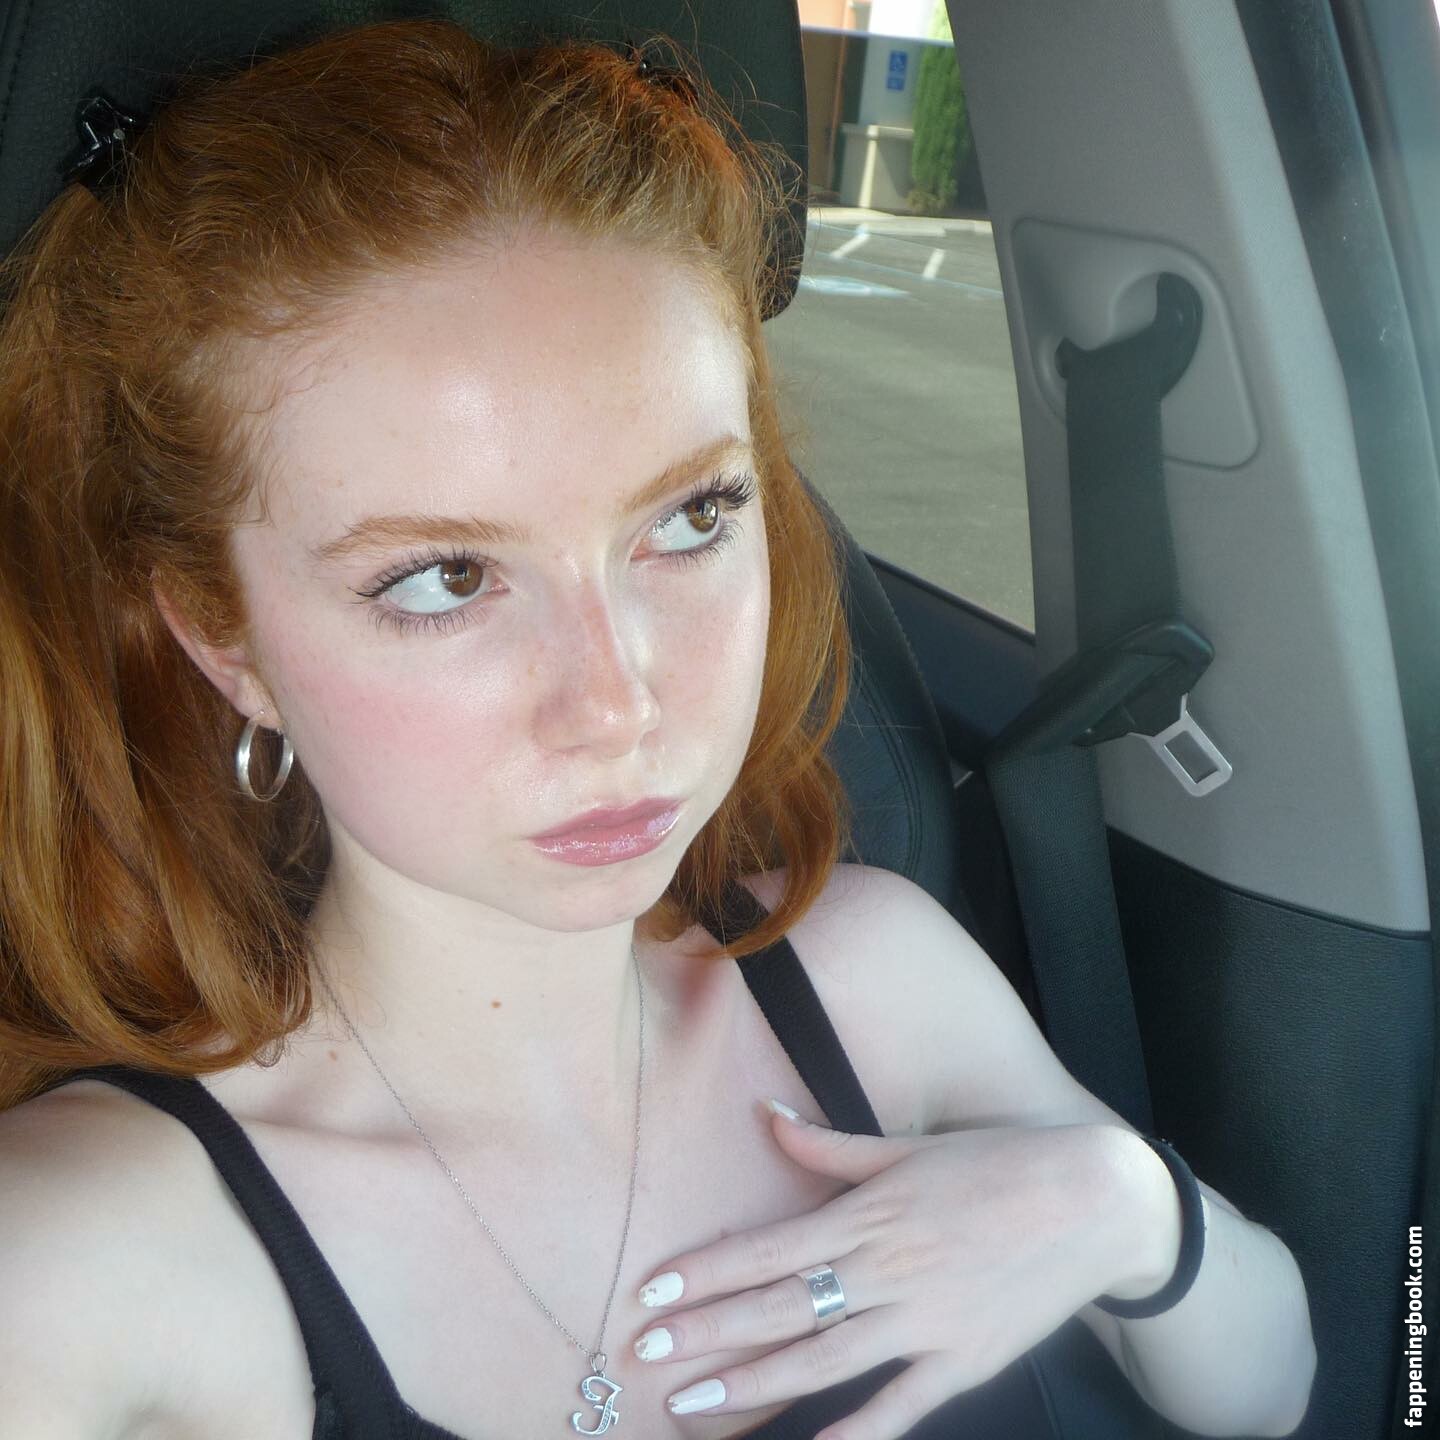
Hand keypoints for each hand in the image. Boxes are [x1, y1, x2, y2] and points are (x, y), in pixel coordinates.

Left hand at [631, 1104, 1126, 1439]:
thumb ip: (828, 1144)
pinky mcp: (961, 1362)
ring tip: (692, 1405)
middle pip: (779, 1309)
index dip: (705, 1273)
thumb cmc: (994, 1163)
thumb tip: (765, 1115)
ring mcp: (922, 1322)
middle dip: (708, 1332)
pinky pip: (899, 1407)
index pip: (766, 1250)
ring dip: (753, 1384)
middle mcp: (884, 1270)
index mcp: (866, 1215)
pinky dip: (855, 1434)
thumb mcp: (905, 1146)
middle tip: (647, 1353)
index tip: (652, 1293)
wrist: (1092, 1201)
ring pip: (821, 1360)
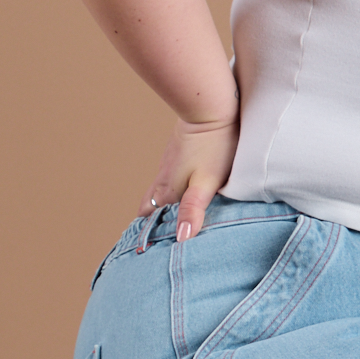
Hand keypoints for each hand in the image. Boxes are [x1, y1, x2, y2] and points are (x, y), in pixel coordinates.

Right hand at [138, 114, 239, 240]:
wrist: (209, 107)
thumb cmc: (213, 147)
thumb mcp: (206, 184)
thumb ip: (193, 210)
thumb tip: (181, 238)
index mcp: (167, 191)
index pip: (148, 219)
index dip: (147, 234)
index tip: (145, 251)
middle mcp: (163, 179)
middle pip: (150, 206)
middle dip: (150, 223)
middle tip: (152, 240)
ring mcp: (168, 164)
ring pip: (157, 190)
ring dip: (159, 206)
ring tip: (164, 221)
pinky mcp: (177, 152)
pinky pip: (167, 176)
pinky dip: (169, 189)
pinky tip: (179, 191)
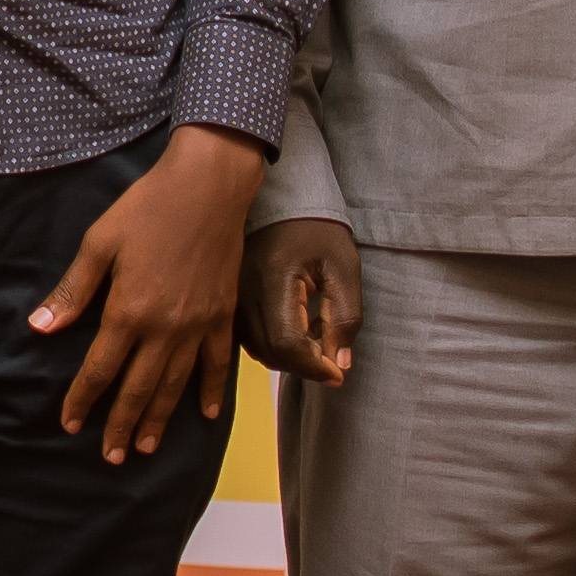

-*-

I'd like the material repeated word for word, without the pictures it holds.

◆ **Solution to this problem**:
Hand keypoints for each hand in the image. Boxes are [x1, y1, x2, y2] and points are (x, y), in pixel coordinates.

Left hand at [631, 1104, 1126, 1439]:
thumb ip: (828, 1144)
pinky mcp: (961, 1362)
ring tip: (692, 1405)
middle pip: (779, 1309)
index dip: (705, 1273)
thumb cmc: (994, 1163)
thumb tip: (765, 1115)
ring mcp: (922, 1322)
middle dip: (708, 1332)
pinky pip: (899, 1407)
index pip: (766, 1250)
ring dip: (753, 1384)
middle mcp: (884, 1270)
index mcp: (866, 1215)
pinky dip: (855, 1434)
thumb mcp: (905, 1146)
middle tip: (647, 1353)
index tip: (652, 1293)
wrist: (1092, 1201)
ring pip: (821, 1360)
Hand keypoints for each hand in the image. Boxes are [x1, y1, x2, y2] and points are (x, y), in pixel coordinates.

Right hand at [138, 114, 239, 240]:
wrist: (209, 107)
thumb cmc: (213, 147)
thumb mcp: (206, 184)
thumb ip: (193, 210)
thumb tip: (181, 238)
index mcp: (167, 191)
index pip: (148, 219)
index dip: (147, 234)
index tip: (145, 251)
middle mcp: (163, 179)
middle pip: (150, 206)
middle dip: (150, 223)
middle tip: (152, 240)
ring mcp: (168, 164)
ring pip: (157, 190)
ring dip: (159, 206)
ring tip: (164, 221)
pinky mcp: (177, 152)
pinky pip: (167, 176)
pinky dip: (169, 189)
pinky tip: (179, 191)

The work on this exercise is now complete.